Los altos precios no son el único impedimento para que la salud mental sea tratada de forma adecuada en Ecuador. “El hecho de que se presente en nuestra familia una persona que se desajuste de los formatos nos está permitiendo entender hasta qué punto como familia estamos preparados para estos cambios y cómo podemos adecuarnos desde nuestros recursos o solicitando ayuda profesional” explica Escobar. Por esto, los expertos del MSP y de los centros privados de Quito, repiten que lo más importante es que mientras se estabilice a un paciente, se realice un acompañamiento y una terapia familiar para que, cuando se le dé de alta o se realice la atención ambulatoria, la familia sepa cómo apoyarlo. Luna cuenta que “a veces vemos en la prensa que una persona se suicidó y era paciente nuestra y es porque los han dejado desatendidos”. El resultado de los tratamientos no son predecibles pero sí dependen del acompañamiento que reciban de su familia o su círculo social.

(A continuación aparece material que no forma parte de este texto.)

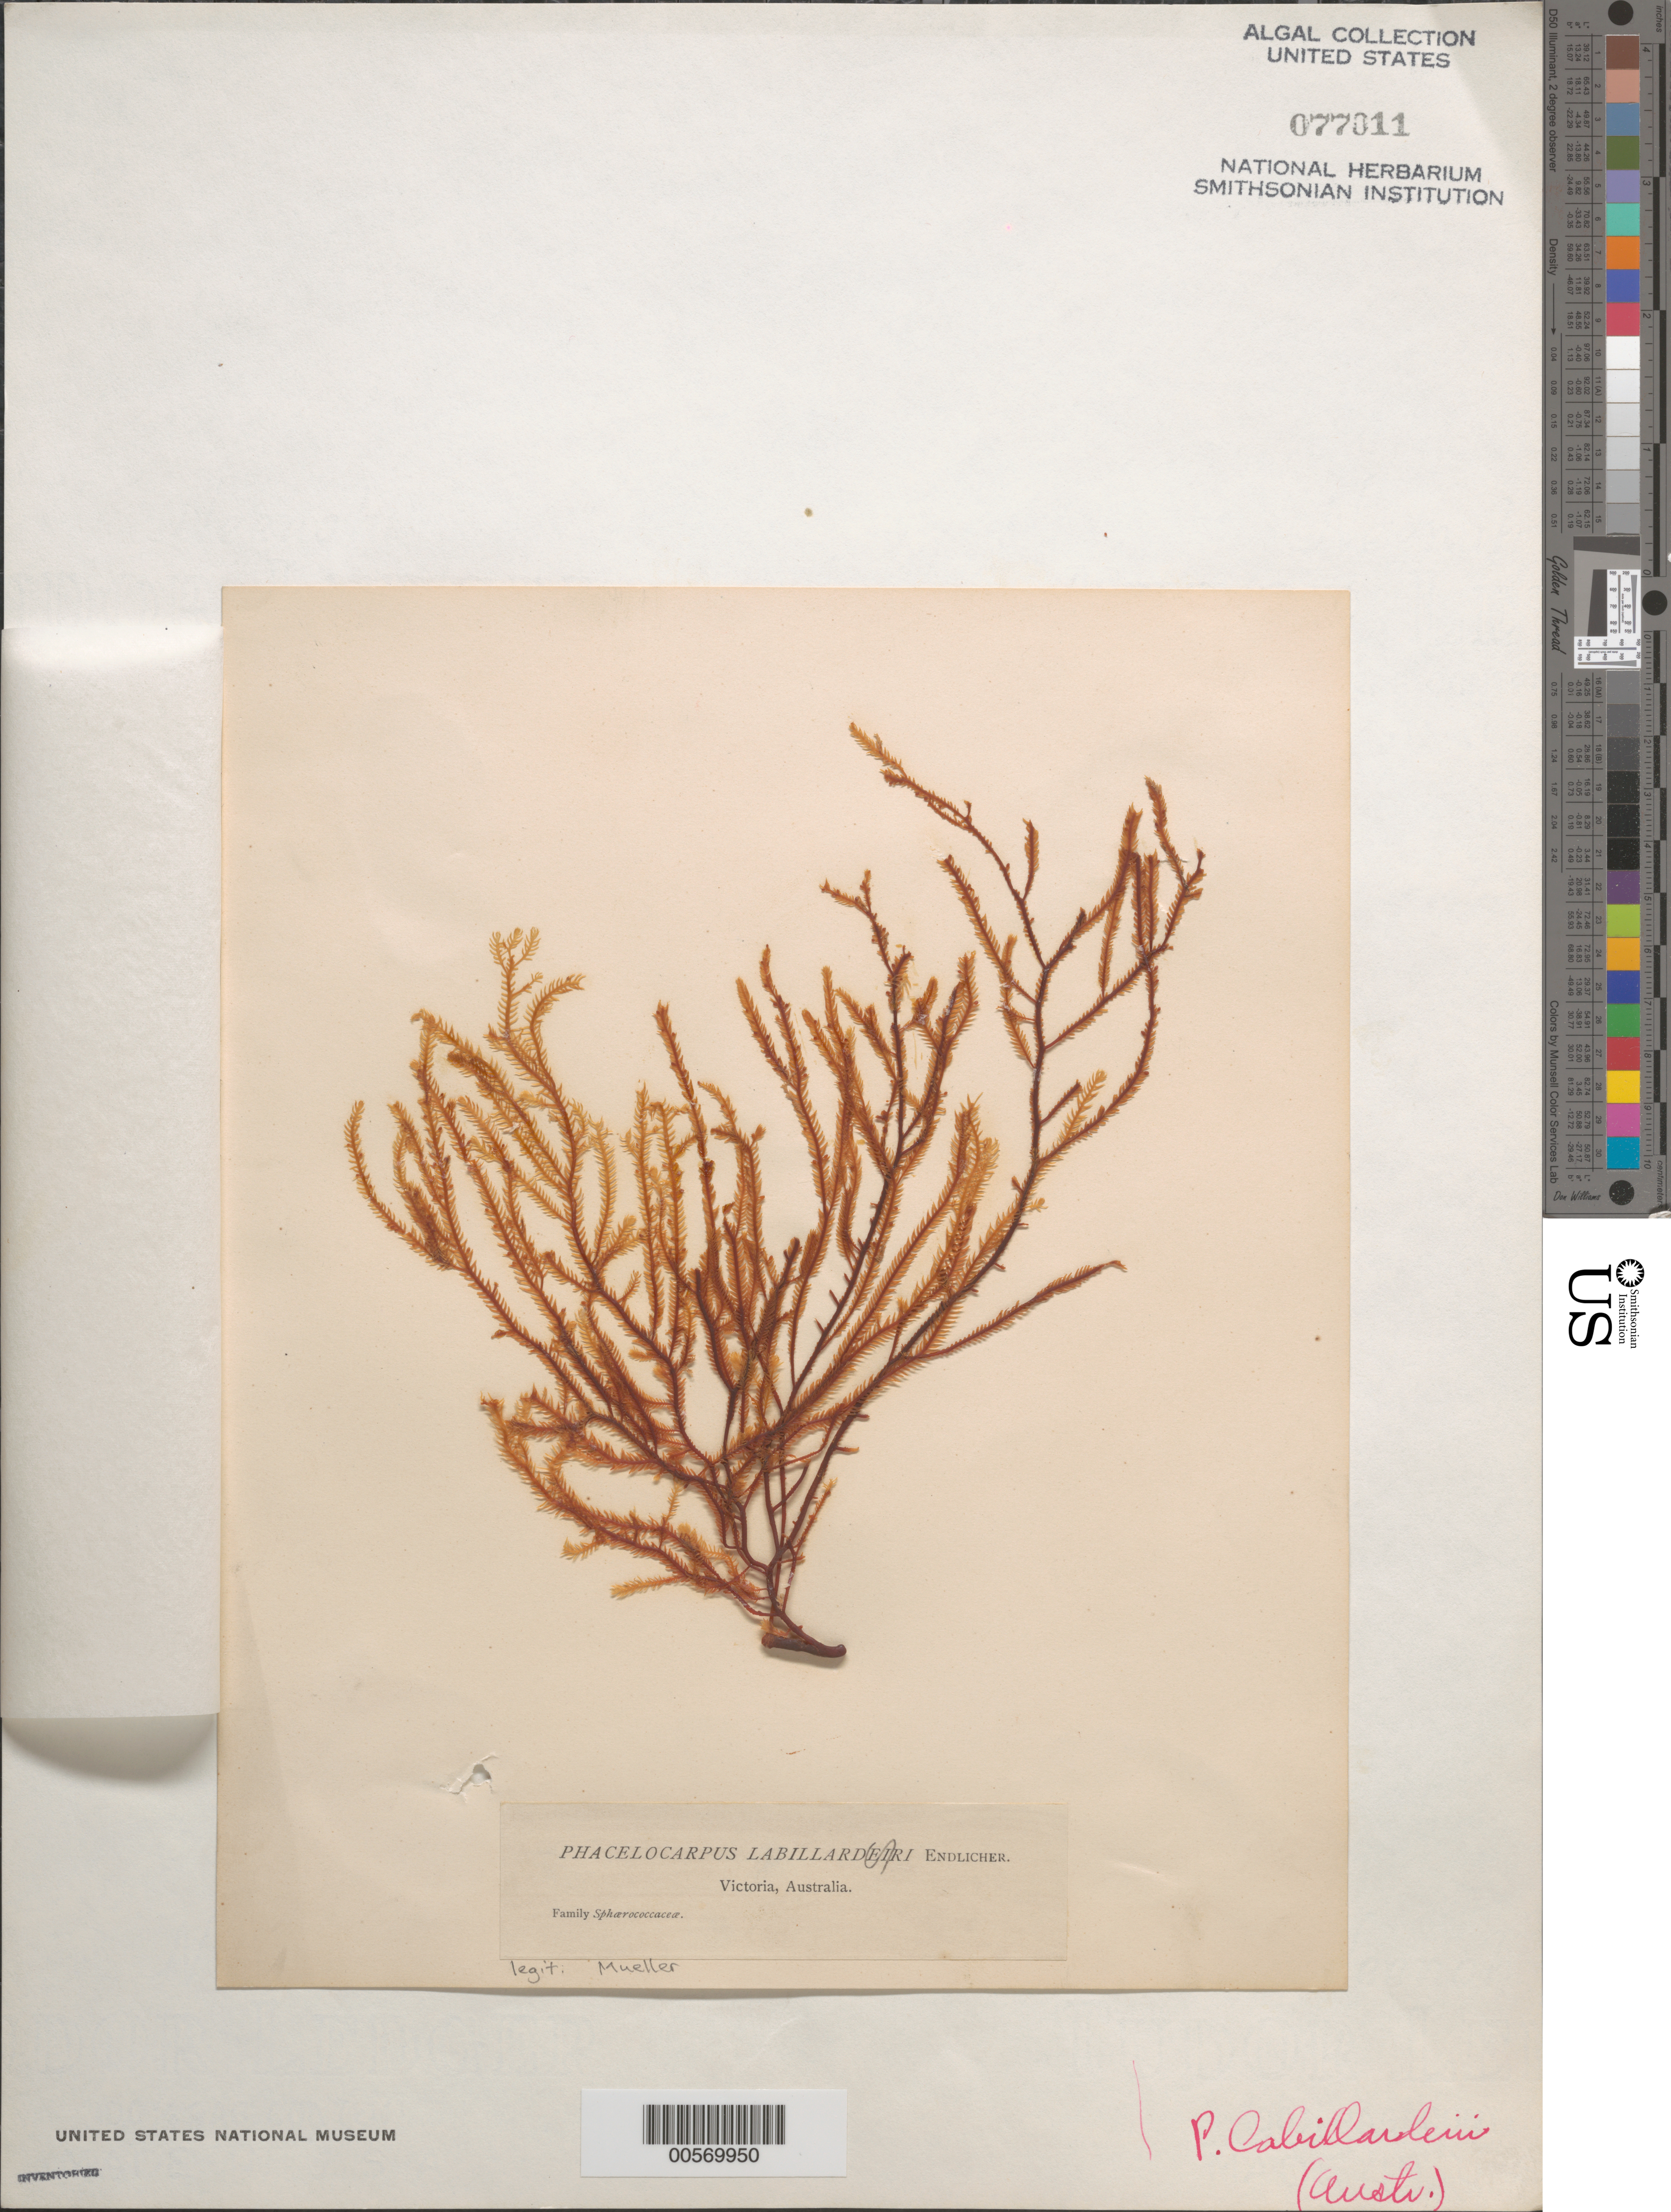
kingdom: Plantae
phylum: Rhodophyta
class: Florideophyceae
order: Gigartinales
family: Phacelocarpaceae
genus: Phacelocarpus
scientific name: Phacelocarpus peperocarpos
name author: (Poir.) M.J. Wynne et al.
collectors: F. Mueller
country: Australia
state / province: Victoria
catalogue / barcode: US 77011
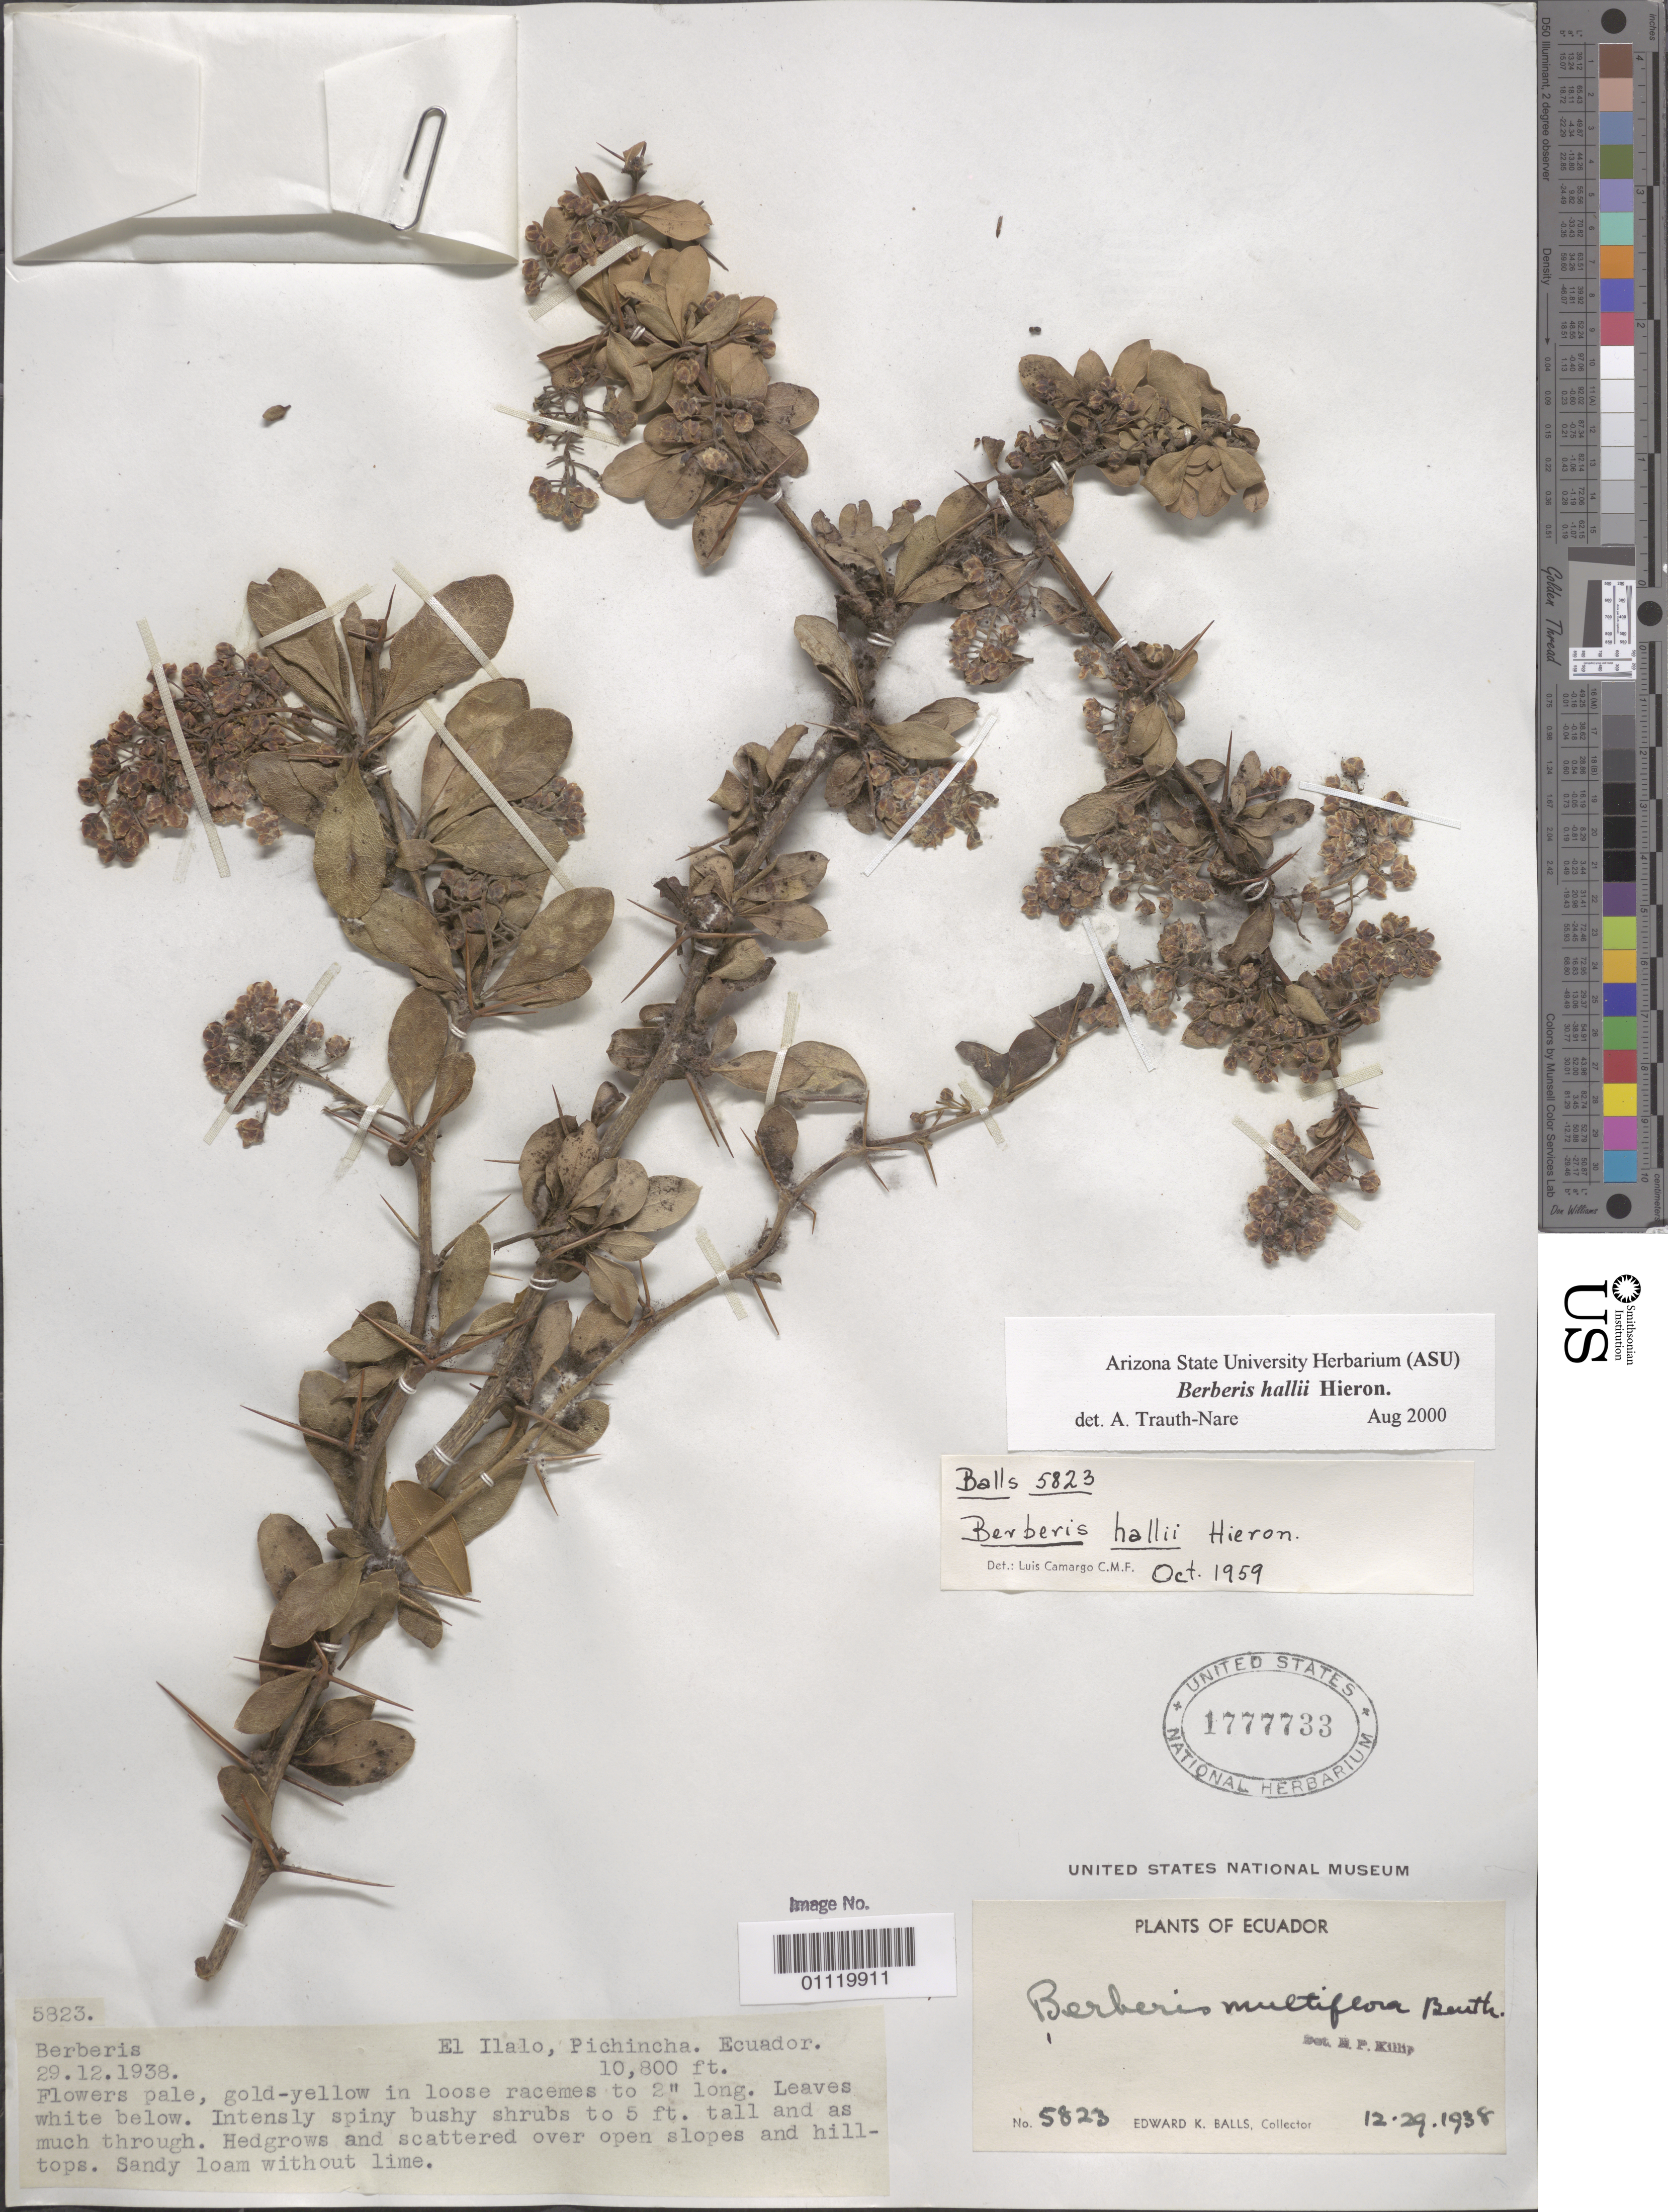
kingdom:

El sistema de atención ambulatoria en salud mental ha demostrado ser exitoso siempre que haya las condiciones idóneas para un paciente. Según un estudio realizado en el 2007 en Valencia, España, seis meses después de la implementación del tratamiento ambulatorio, el número de urgencias redujo de 2 diarias a 0, de 1 ingreso diario a 0 y de 26 días de hospitalización a 2,5. Resultados similares se encontraron en estudios en Carolina del Norte y Massachusetts en Estados Unidos. Los estudios aseguran que esto es posible si es que existe el espacio, los médicos y la atención adecuada para cumplir con las necesidades de los pacientes ambulatorios. Si es que este no es el caso, el tratamiento puede fallar.
El presupuesto para la Salud Mental en Ecuador ha sido del 1% o menos en los últimos cuatro años y las atenciones a pacientes ha incrementado. Solo para junio de 2016, el MSP ha atendido a más de la mitad —428.060 personas— que en el 2015 —751.913 personas—.
El número pacientes en salud mental crece pero el presupuesto no. Para Escobar, este dato sirve para cuestionar el nivel de compromiso que tenemos todos sobre la salud mental. Y es que esto no es algo que solo debe importar a los que ya tienen casos críticos en familiares cercanos o amigos. Es necesario olvidar esos casos imaginarios en que a un paciente se lo encierra con camisa de fuerza en un cuarto bajo llaves y entender que son personas que bajo el tratamiento adecuado pueden ser perfectamente estables en su vida laboral, social y privada.